Anikkattilamma temple is the abode of the goddess, who is the supreme preserver and destroyer. She cares for her devotees like a mother does her children. For the devotees, Anikkattilamma is the supreme power, capable of delivering all the wishes of her devotees. Several women devotees testify the supreme power of this shrine, and tell you how Anikkattilamma has blessed them with progeny and wishes of bountiful life.

==Location==
This temple is located with the geographic coordinates of at an altitude of about 46.77 m above the mean sea level.

==Festivals==
The Pongala Pooja is held on the day of Pooram during the month of Kumbham. The yearly festival (Utsavam) is celebrated for eight days during the month of Kumbham and concludes on the day of Pooram star. Anikkattilammayku pongala is the most reputed festival of this temple, which attracts devotees from all parts of Kerala. Thousands of women devotees throng together on the day of Pongala with their offerings to the Goddess and to seek blessings. The festival commences on Rohini day of Malayalam month Makaram-Kumbham (February–March).
Pongala festival is an eight-day-long festival and on the 8th day of the festival is the famous Pongala. On that day, thousands of women throng to the temple to offer pongala in earthen pots. Pongala is a rice porridge, which boils over. The rush of women is so intense that the Pongala ground spreads outside the temple premises and into the public roads.
Women offer pongala in a radius of about 2 km, essentially turning the whole of pullukuthy and kavanalkadavu into the holy grounds for the women to offer Pongala. No number of words can do justice to frenzy of the day's festivities, which wholly belongs to women devotees.
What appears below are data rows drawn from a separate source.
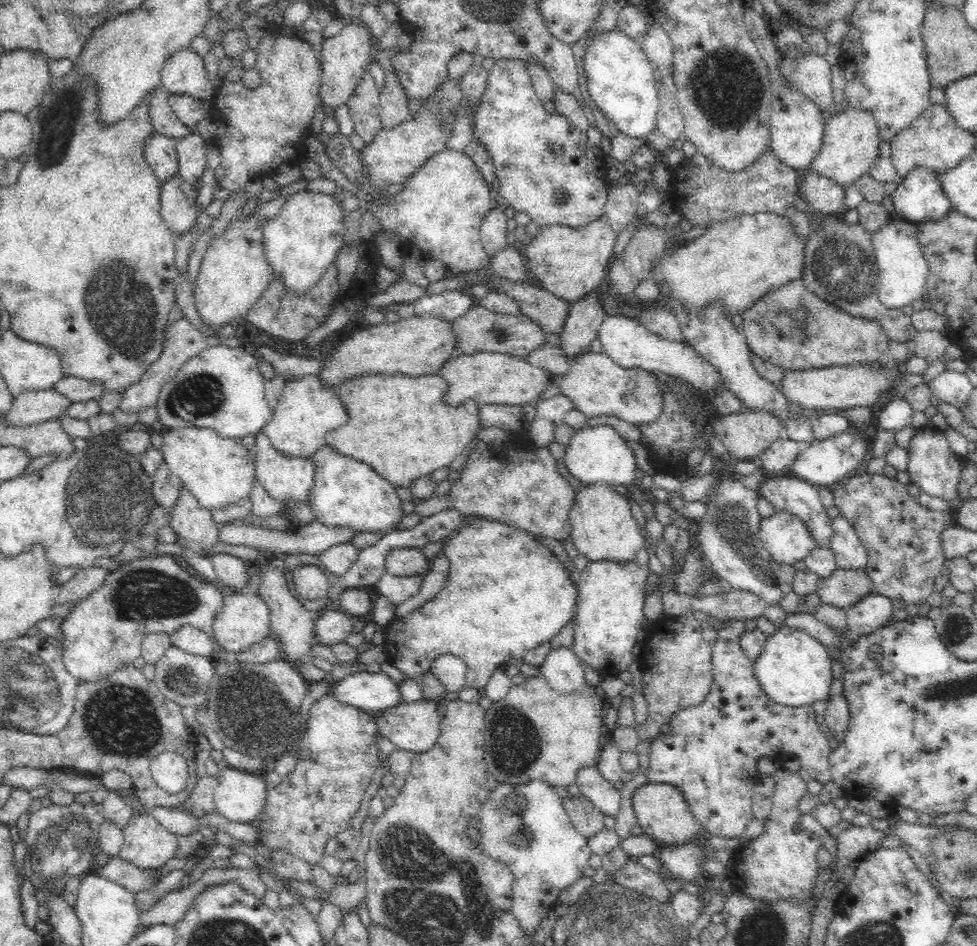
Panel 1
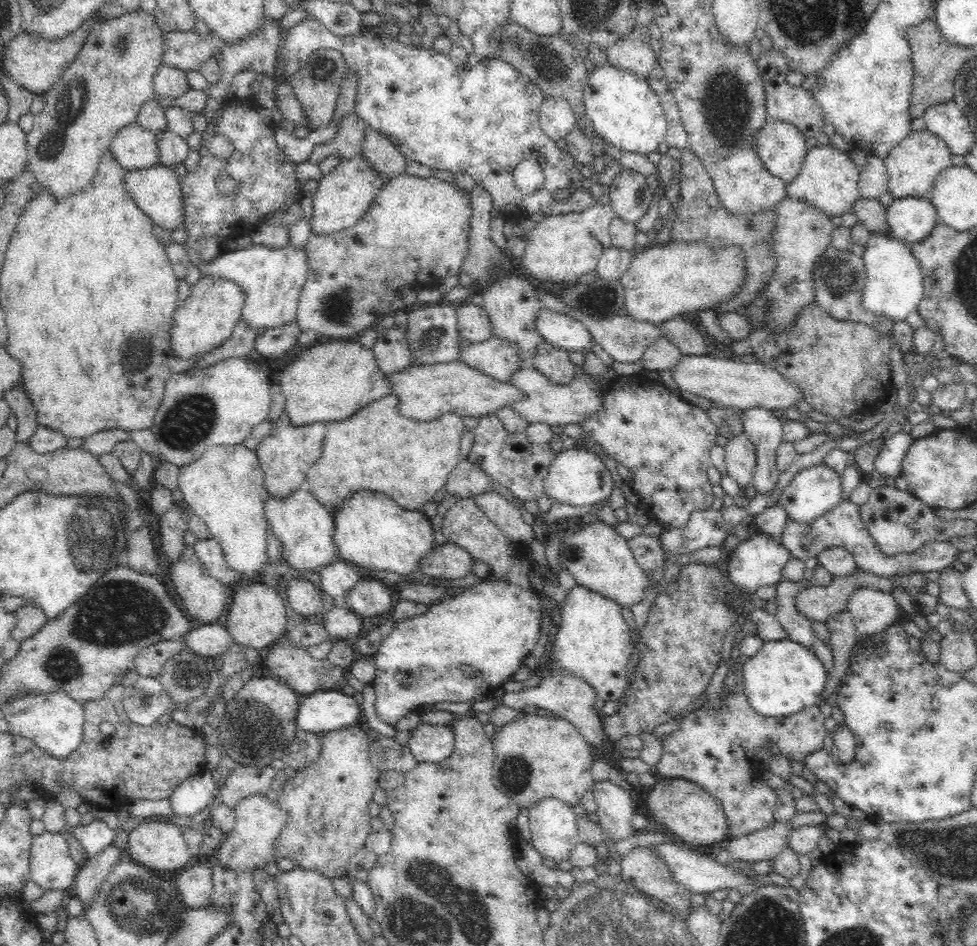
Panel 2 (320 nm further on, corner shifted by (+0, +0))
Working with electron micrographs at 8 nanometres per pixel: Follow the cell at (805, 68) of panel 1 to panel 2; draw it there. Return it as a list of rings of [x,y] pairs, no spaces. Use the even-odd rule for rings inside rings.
[[[771,48],[759,54],[756,67],[765,90],[765,107],[768,118],[785,120],[793,124],[803,134],[804,138],[818,136],[825,125],[821,106],[813,99],[813,96],[810,96],[809,91],[806,91],[803,87],[786,83],[785,76],[790,72],[790,66],[785,56],[776,48]]]

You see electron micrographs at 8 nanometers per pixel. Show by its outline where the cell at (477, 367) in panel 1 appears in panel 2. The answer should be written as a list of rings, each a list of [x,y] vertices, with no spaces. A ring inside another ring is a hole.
[[[440,362],[436,364],[410,365],[389,374],[391,394],[398,397],[400,415],[422,422],[434,420],[446,412],[454,412],[462,418],[484,417],[512,405],[524,398],[524,393],[508,380],[496,380],[479,370],[467,366],[465,362]]]

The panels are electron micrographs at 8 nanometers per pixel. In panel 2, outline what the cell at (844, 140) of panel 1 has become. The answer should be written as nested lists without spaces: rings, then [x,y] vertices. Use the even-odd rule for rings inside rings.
[[[830,143],[809,148],[801,164],[800,172],[786,185],[787,196],[813,204],[815,208],[830,217],[851,211],[853,204],[861,196],[857,189],[860,168],[852,162],[849,152],[850,149],[838,151]]]

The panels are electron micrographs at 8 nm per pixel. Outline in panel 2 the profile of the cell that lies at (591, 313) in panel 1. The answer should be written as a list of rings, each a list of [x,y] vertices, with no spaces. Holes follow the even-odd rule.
[[[543,340],[530,365],[554,384],[570,384],[577,366],[570,361],[569,353]]]

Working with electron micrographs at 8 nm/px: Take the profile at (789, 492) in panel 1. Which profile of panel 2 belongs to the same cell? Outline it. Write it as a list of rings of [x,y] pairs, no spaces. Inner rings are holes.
[[[843,499],[832,510],[824,512],[822,516],[818,516],[818,518],[809,522],[798,522],[793,518],[788,518],[786,524],[784,524],[781,540],[782,545],[788,549],[792,558],[798,558],[802,561],[814,558],[819,552],[826,551],[834,546],[844,548],[854,556],[857,566],[864,572],[886,578],[904,576],[904,574],[912,574],[912,572],[941,571],[950,567],[950,564],[955,562],[960,554],[955,540],[929,543],[914,553],[898,553],[894,556],[886,556],[878,551],[877,544],[872,539],[870,531],[864,526],[858,505]]]

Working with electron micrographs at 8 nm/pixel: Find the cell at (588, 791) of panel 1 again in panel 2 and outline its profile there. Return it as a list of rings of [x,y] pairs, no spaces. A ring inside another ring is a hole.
[[[666,842],[654,846],[648,846],[652,851],[656,851],[658,856],[664,859],[664,863],[668,865],[670,872],[674,875],[675,880],[682,884],[691,894],[694,893],[710,893],[716,891],[725,891],[727,888],[735,888],[742,895],[742,897],[750,895],[756,891],[760,885],[755,884],[748,877],[744,876],[739,870],[732,869],[729,864],[725,865],[718,863],[716,859],[698,853],[691,849],[676,846],[676,844]]]

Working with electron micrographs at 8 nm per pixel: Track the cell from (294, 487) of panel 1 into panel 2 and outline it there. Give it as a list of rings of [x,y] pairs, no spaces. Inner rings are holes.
[[[305,487],[294,490],[290,496],[278,500],[273,496],[266,496],[264,500],[267,524],[278,540],[282,541],[283,559],[294,570],[318,571],[326,564],[332,564],[340,559],[334,545],[334,517],[332,511],[323,507],[315,496]]]

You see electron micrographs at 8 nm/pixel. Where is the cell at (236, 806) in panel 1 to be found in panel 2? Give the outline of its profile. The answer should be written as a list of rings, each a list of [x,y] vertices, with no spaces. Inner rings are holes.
[[[253,795],[240,800],[234,809],[236,821],[232,832],[225,834],[216,854],[211,857],[212,862],[219,862],[225,868],[240,870],[263,869],[270,863],[270,856],[274,854],[274,842],[288,825],[288,814],[279,808],[275,801],[264,795]]]

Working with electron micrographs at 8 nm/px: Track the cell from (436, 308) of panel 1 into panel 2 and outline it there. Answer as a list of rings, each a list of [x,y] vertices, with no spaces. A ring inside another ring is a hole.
[[[448,302],[438,304],[417,305],[406,310],[408,324],[406,327],[406,343],[410,347],[411,362],[418,364],[436,364],[454,362],[461,355],[459,333],[457,328],[456,308]]]

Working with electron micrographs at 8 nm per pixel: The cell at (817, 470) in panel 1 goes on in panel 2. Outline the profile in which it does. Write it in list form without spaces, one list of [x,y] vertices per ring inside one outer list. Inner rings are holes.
[[[823,463],[808,466],[804,470],[800,470],[783,488],[778,503],[785,508],[789,518],[793,518],[798,522],[809,522],[814,518],[818,518],[818,516],[822,516],[824,512],[832,510],[842,500],[840,480],[841,476]]]

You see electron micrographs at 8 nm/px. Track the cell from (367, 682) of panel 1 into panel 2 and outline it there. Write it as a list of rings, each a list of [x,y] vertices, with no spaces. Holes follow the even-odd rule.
[[[337,687],[303,696],[295,723],[303,732],[320,735],[342,726],[356,725],[362,715],[362,707],[356,699]]]

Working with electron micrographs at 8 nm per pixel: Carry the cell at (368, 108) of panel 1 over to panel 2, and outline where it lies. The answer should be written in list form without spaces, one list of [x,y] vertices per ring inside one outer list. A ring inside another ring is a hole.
[[[355,112],[342,116],[339,129],[335,132],[330,142],[314,146],[307,160],[312,164],[320,164],[328,156],[338,154],[341,159],[349,159],[361,154],[361,146],[369,126]]]

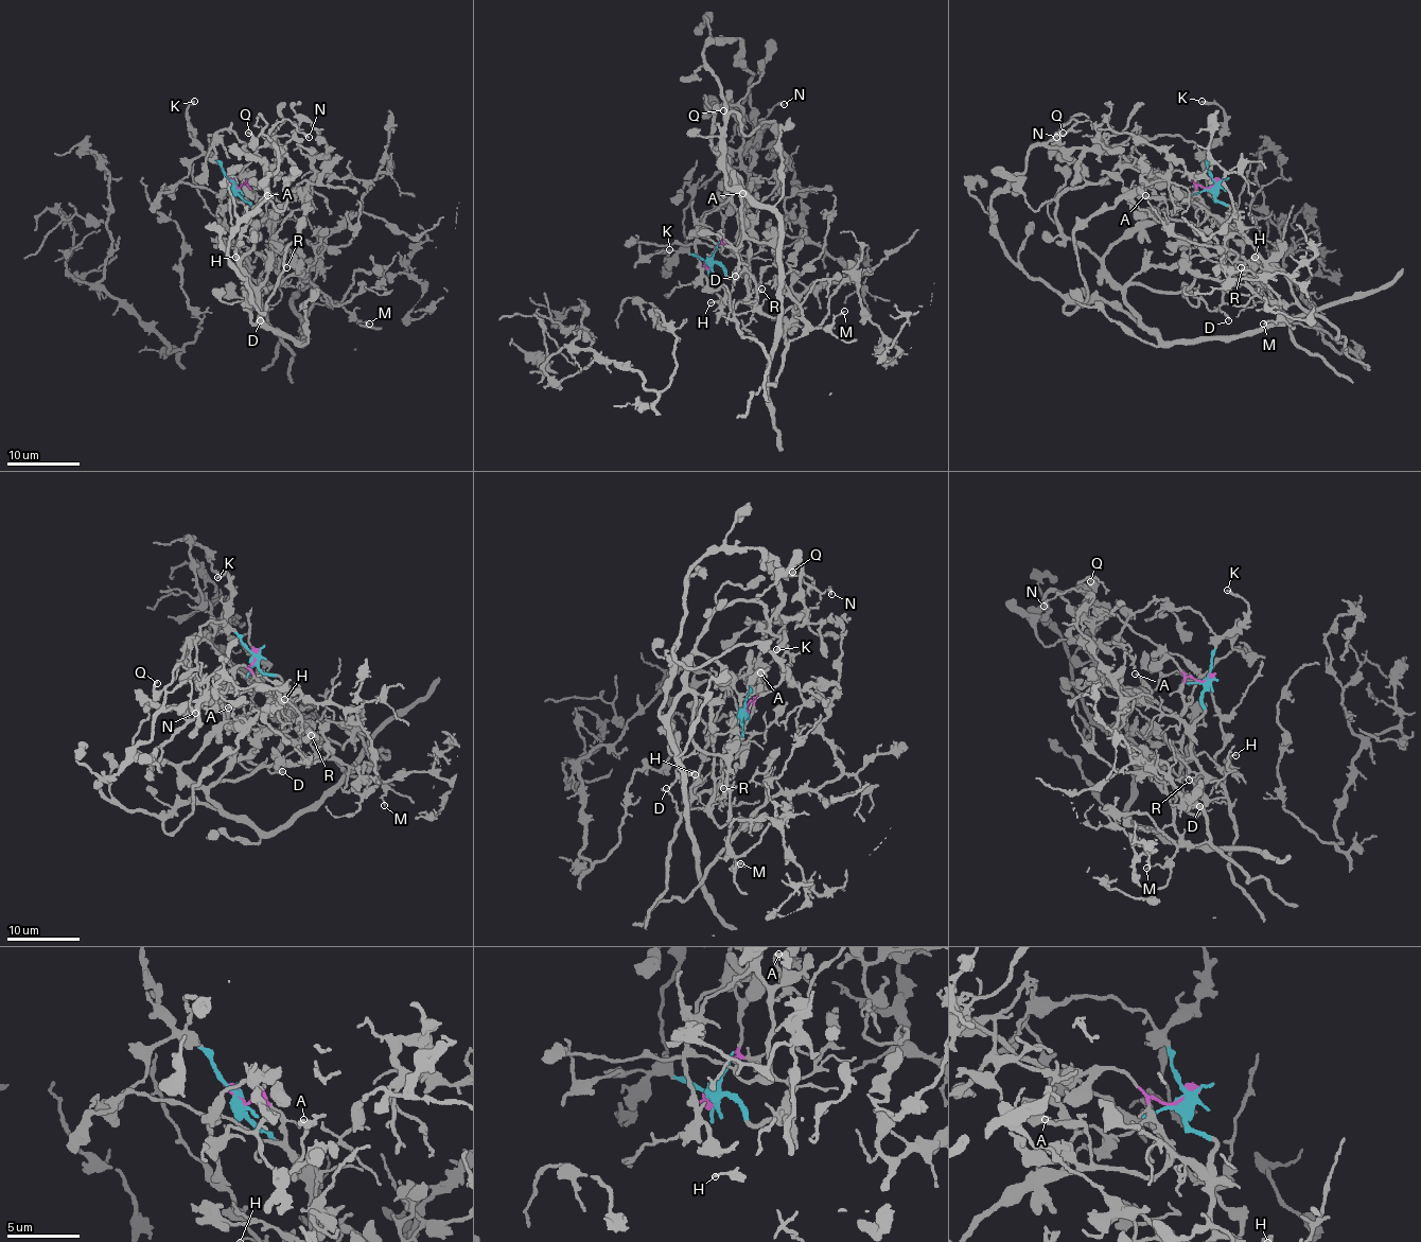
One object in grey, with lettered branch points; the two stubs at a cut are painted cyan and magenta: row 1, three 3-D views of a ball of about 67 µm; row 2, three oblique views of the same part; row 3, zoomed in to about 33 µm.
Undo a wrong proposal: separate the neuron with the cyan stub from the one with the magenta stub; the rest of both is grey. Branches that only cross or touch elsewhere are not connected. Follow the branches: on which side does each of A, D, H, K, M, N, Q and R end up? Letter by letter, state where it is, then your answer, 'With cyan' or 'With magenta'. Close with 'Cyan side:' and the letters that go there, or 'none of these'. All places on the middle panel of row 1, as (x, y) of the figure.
A: Place: (742, 193). With magenta
D: Place: (735, 276). With magenta
H: Place: (711, 302). With cyan
K: Place: (669, 249). With cyan
M: Place: (844, 311). With magenta
N: Place: (784, 104). With magenta
Q: Place: (723, 110). With magenta
R: Place: (761, 289). With magenta
Cyan side: H, K

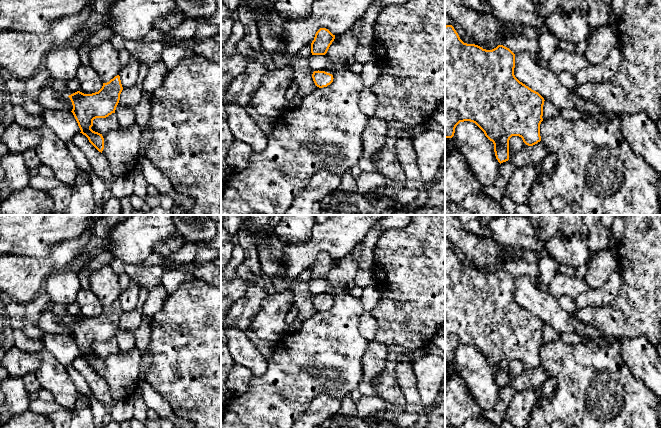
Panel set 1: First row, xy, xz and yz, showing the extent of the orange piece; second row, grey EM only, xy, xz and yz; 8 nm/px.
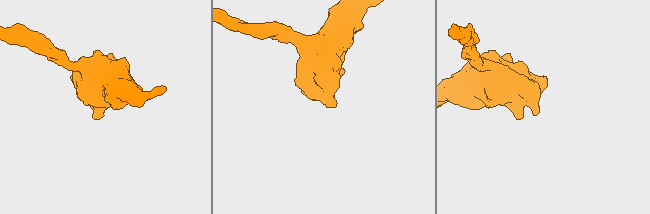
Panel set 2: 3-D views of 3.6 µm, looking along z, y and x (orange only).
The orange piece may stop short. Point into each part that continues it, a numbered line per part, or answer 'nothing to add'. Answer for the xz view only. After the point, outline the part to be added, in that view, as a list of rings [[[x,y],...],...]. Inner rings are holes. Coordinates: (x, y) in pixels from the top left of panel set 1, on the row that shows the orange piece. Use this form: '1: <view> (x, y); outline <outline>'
nothing to add

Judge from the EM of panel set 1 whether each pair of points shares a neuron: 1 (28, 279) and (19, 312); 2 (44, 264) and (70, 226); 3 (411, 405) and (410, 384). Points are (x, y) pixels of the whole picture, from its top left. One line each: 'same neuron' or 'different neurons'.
1: different neurons
2: different neurons
3: same neuron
Devotees from all parts of India come and bow before the all powerful goddess, seeking an end to their afflictions and to receive blessings. The temple is just 4 km from the main town of Mallappally and is located at a rural-looking area, although the surroundings are highly urbanized.
The Pongala 2017 Festival begins on 4 March 2017 and concludes on 11 March 2017.
Ponkala festival celebrated annually at the renown of Anikkattilamma Temple. Pongala Mahotsavam is not only celebrated in, the whole world is awaiting for the holy ceremony and every devotees will pray to the Devi to bless them to be a part of it.

==Transport connections==
Anikkattilammakshethram is reached through the towns of Mallappally and Karukachal by road. People who come from Southern Kerala go through Tiruvalla Mallappally and Pullukuthy. However the people coming from Northern Kerala go through Kottayam, Karukachal and Noorommavu.

==Distance==
- 17 km from Thiruvalla railway station.
- 18 km from Changanacherry railway station.
- 31 km from Kottayam railway station.
- 113 km from Cochin International Airport, Nedumbassery.